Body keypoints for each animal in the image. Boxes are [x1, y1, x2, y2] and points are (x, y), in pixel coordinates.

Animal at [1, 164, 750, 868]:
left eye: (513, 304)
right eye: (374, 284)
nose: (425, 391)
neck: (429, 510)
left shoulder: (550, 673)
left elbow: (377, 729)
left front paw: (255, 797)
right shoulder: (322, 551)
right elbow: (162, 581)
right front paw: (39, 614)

--*--

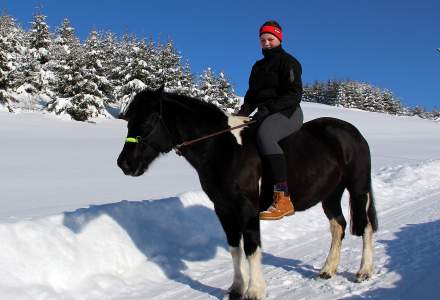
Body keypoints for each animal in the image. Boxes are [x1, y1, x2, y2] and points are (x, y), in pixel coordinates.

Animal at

--*--

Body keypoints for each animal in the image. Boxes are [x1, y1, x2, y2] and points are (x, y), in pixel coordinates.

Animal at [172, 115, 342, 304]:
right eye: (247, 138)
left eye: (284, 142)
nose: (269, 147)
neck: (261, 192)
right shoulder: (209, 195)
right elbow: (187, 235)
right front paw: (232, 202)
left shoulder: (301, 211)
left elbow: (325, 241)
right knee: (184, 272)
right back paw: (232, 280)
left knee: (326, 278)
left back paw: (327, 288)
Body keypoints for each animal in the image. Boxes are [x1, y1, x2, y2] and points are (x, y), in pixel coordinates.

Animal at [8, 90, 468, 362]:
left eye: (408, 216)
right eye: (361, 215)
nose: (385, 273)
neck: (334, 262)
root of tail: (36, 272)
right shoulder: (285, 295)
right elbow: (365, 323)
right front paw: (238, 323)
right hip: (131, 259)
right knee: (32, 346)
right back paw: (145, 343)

--*--

> ASSIGNMENT
Among the lines above, which hold the word "front"? Report each one.

> ANSWER BELOW
left front paw: (255, 797)
right front paw: (39, 614)
right front paw: (232, 202)
right front paw: (238, 323)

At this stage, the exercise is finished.